The pound strengthened against the US dollar yesterday but weakened against the euro. The single currency rallied following a report by economists at the Bundesbank that suggested Germany’s economy could grow faster than initially thought. In June, the Bundesbank predicted a 1.9% rise in GDP for 2017, but the figure might prove even bigger than that.
Meanwhile in America, the White House economic adviser Gary Cohn is the favourite to replace Janet Yellen as the chair of the US Federal Reserve when the current term is up in February. Donald Trump could give Yellen another term, but a recent survey showed that a majority believe this is unlikely.
Our latest Forbes article went live yesterday. It looks at Donald Trump’s presidency to date and the sustained period of volatility the US dollar has faced throughout 2017.
GBP: UK housing remains under pressure
It was a mixed day for sterling yesterday as it made gains against a weak US dollar but made losses against the euro. There was further negative news for the UK housing sector as, according to Rightmove, the summer holiday season has impacted annualised house prices. Their house price index showed that the average price of property fell by 0.9% this month. It was said that Brexit uncertainty has led to a depreciation in house prices.
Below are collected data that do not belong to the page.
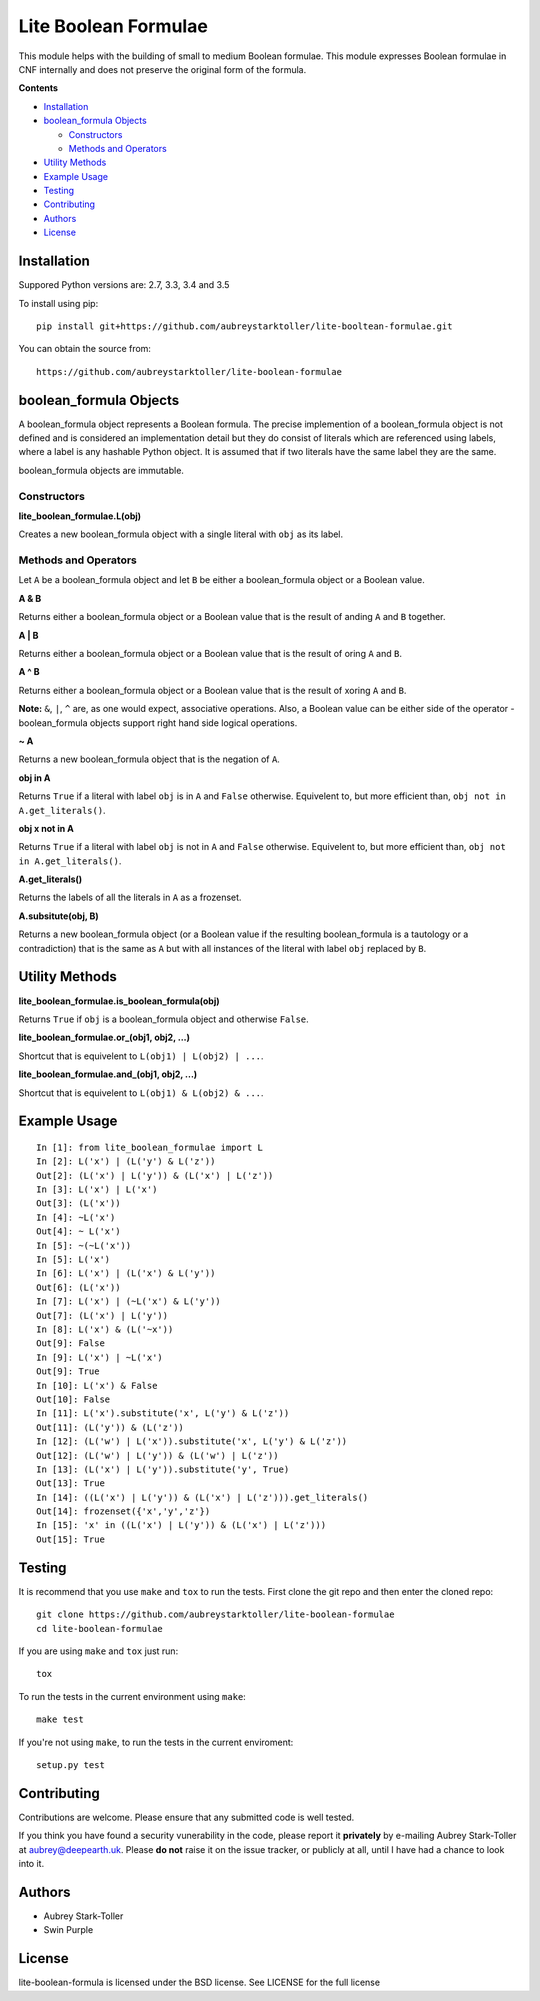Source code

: =====================
Lite Boolean Formulae
=====================
 
.. image:: https://img.shields.io/badge/license-BSD-red.svg
   :target: https://raw.githubusercontent.com/aubreystarktoller/lite-boolean-formulae/master/LICENSE

.. image:: https://travis-ci.org/aubreystarktoller/lite-boolean-formulae.svg?branch=master
   :target: https://travis-ci.org/aubreystarktoller/lite-boolean-formulae

.. image:: https://coveralls.io/repos/github/aubreystarktoller/lite-boolean-formulae/badge.svg?branch=master
   :target: https://coveralls.io/github/aubreystarktoller/lite-boolean-formulae?branch=master 

This module helps with the building of small to medium Boolean formulae. This
module expresses Boolean formulae in CNF internally and does not preserve the
original form of the formula.

**Contents**

* `Installation`_
* `boolean_formula Objects`_

  - `Constructors`_
  - `Methods and Operators`_

* `Utility Methods`_
* `Example Usage`_
* `Testing`_
* `Contributing`_
* `Authors`_
* `License`_

Installation
============

Suppored Python versions are: 2.7, 3.3, 3.4 and 3.5 

To install using pip:

::

    pip install git+https://github.com/aubreystarktoller/lite-booltean-formulae.git

You can obtain the source  from:

::

    https://github.com/aubreystarktoller/lite-boolean-formulae

boolean_formula Objects
=======================
   
A boolean_formula object represents a Boolean formula. The precise
implemention of a boolean_formula object is not defined and is considered an
implementation detail but they do consist of literals which are referenced
using labels, where a label is any hashable Python object. It is assumed that
if two literals have the same label they are the same.

boolean_formula objects are immutable.


Constructors
------------

**lite_boolean_formulae.L(obj)**

Creates a new boolean_formula object with a single literal
with ``obj`` as its label.

Methods and Operators
---------------------
Let ``A`` be a boolean_formula object and let ``B`` be either a
boolean_formula object or a Boolean value.

**A & B**

Returns either a boolean_formula object or a Boolean value that is
the result of anding ``A`` and ``B`` together.

**A | B**

Returns either a boolean_formula object or a Boolean value that is
the result of oring ``A`` and ``B``.

**A ^ B**

Returns either a boolean_formula object or a Boolean value that is
the result of xoring ``A`` and ``B``.

**Note:** ``&``, ``|``, ``^`` are, as one would expect, associative
operations.  Also, a Boolean value can be either side of the operator -
boolean_formula objects support right hand side logical operations.


**~ A**

Returns a new boolean_formula object that is the negation of ``A``.

**obj in A**

Returns ``True`` if a literal with label ``obj`` is in ``A`` and ``False``
otherwise. Equivelent to, but more efficient than,
``obj not in A.get_literals()``.

**obj x not in A**

Returns ``True`` if a literal with label ``obj`` is not in ``A`` and 
``False`` otherwise. Equivelent to, but more efficient than,
``obj not in A.get_literals()``.

**A.get_literals()**

Returns the labels of all the literals in ``A`` as a frozenset.

**A.subsitute(obj, B)**

Returns a new boolean_formula object (or a Boolean value if the resulting
boolean_formula is a tautology or a contradiction) that is the same as ``A``
but with all instances of the literal with label ``obj`` replaced by ``B``.

Utility Methods
===============

**lite_boolean_formulae.is_boolean_formula(obj)**

Returns ``True`` if ``obj`` is a boolean_formula object and otherwise
``False``.

**lite_boolean_formulae.or_(obj1, obj2, ...)**

Shortcut that is equivelent to ``L(obj1) | L(obj2) | ...``.

**lite_boolean_formulae.and_(obj1, obj2, ...)**

Shortcut that is equivelent to ``L(obj1) & L(obj2) & ...``.

Example Usage
=============

::

  In [1]: from lite_boolean_formulae import L
  In [2]: L('x') | (L('y') & L('z'))
  Out[2]: (L('x') | L('y')) & (L('x') | L('z')) 
  In [3]: L('x') | L('x')
  Out[3]: (L('x'))
  In [4]: ~L('x')
  Out[4]: ~ L('x')
  In [5]: ~(~L('x'))
  In [5]: L('x')
  In [6]: L('x') | (L('x') & L('y'))
  Out[6]: (L('x'))
  In [7]: L('x') | (~L('x') & L('y'))
  Out[7]: (L('x') | L('y'))
  In [8]: L('x') & (L('~x'))
  Out[9]: False
  In [9]: L('x') | ~L('x')
  Out[9]: True
  In [10]: L('x') & False
  Out[10]: False
  In [11]: L('x').substitute('x', L('y') & L('z'))
  Out[11]: (L('y')) & (L('z'))
  In [12]: (L('w') | L('x')).substitute('x', L('y') & L('z'))
  Out[12]: (L('w') | L('y')) & (L('w') | L('z'))
  In [13]: (L('x') | L('y')).substitute('y', True)
  Out[13]: True
  In [14]: ((L('x') | L('y')) & (L('x') | L('z'))).get_literals()
  Out[14]: frozenset({'x','y','z'})
  In [15]: 'x' in ((L('x') | L('y')) & (L('x') | L('z')))
  Out[15]: True

Testing
=======

It is recommend that you use ``make`` and ``tox`` to run the tests. First
clone the git repo and then enter the cloned repo:

::

    git clone https://github.com/aubreystarktoller/lite-boolean-formulae
    cd lite-boolean-formulae

If you are using ``make`` and ``tox`` just run:

::

    tox

To run the tests in the current environment using ``make``:

::

    make test

If you're not using ``make``, to run the tests in the current enviroment:

::

    setup.py test


Contributing
============

Contributions are welcome. Please ensure that any submitted code is well
tested.

If you think you have found a security vunerability in the code, please report
it **privately** by e-mailing Aubrey Stark-Toller at aubrey@deepearth.uk.
Please **do not** raise it on the issue tracker, or publicly at all, until I
have had a chance to look into it.

Authors
=======
* Aubrey Stark-Toller
* Swin Purple

License
=======
lite-boolean-formula is licensed under the BSD license. See
LICENSE for the full license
In the meantime, we expect renewed interest in the dollar ahead of the Jackson Hole Symposium, where central bankers, finance ministers, academics, and financial market participants from around the world meet to discuss and debate global policy. The meetings are closed to the press but the information is discussed by officials.
It is fairly quiet today on the economic data front, with only the public sector borrowing figures and CBI industrial orders due for release. The big figure for the UK this week will be on Thursday when the second reading of GDP is released.
EUR: euro surges as comments on German growth remain bullish
The single currency resumed its strong performances of late and hit a four-day high against the dollar yesterday. The catalyst for the strengthening was a data release from the German Bundesbank.
The monthly report indicated that German growth might exceed their latest forecast. This is good news for the eurozone as Germany carries a large weighting in the overall figures. The big event for the euro this week will be the Jackson Hole Symposium, where comments on monetary policy from European Central Bank President Mario Draghi should help give an indication on how the currency will perform for the remainder of the year.
Looking to the day ahead, the German ZEW survey is set for release. It’s a leading indicator of economic health and is a survey of about 275 German institutional investors and analysts.
USD: Trump says “You’re fired,” yet again as geopolitical tensions escalate once more
Over the weekend we learned that Steve Bannon, who served as the White House Chief Strategist, had been fired by Donald Trump. We expected some movement when markets opened yesterday, but it appears investors have become desensitised to the departure of key members of Trump’s administration.
There wasn’t much in terms of economic data yesterday, but we did see the US dollar weaken, primarily as a result of rising tensions between North Korea and the US, as computer-simulated military exercises have begun. North Korea apparently views these exercises as preparation for invasion.
The main focus this week is the annual central banking conference in Jackson Hole, where the world’s top central bankers may hint at changes in monetary policy. It’s certainly worth keeping an eye out for any movements on Friday afternoon.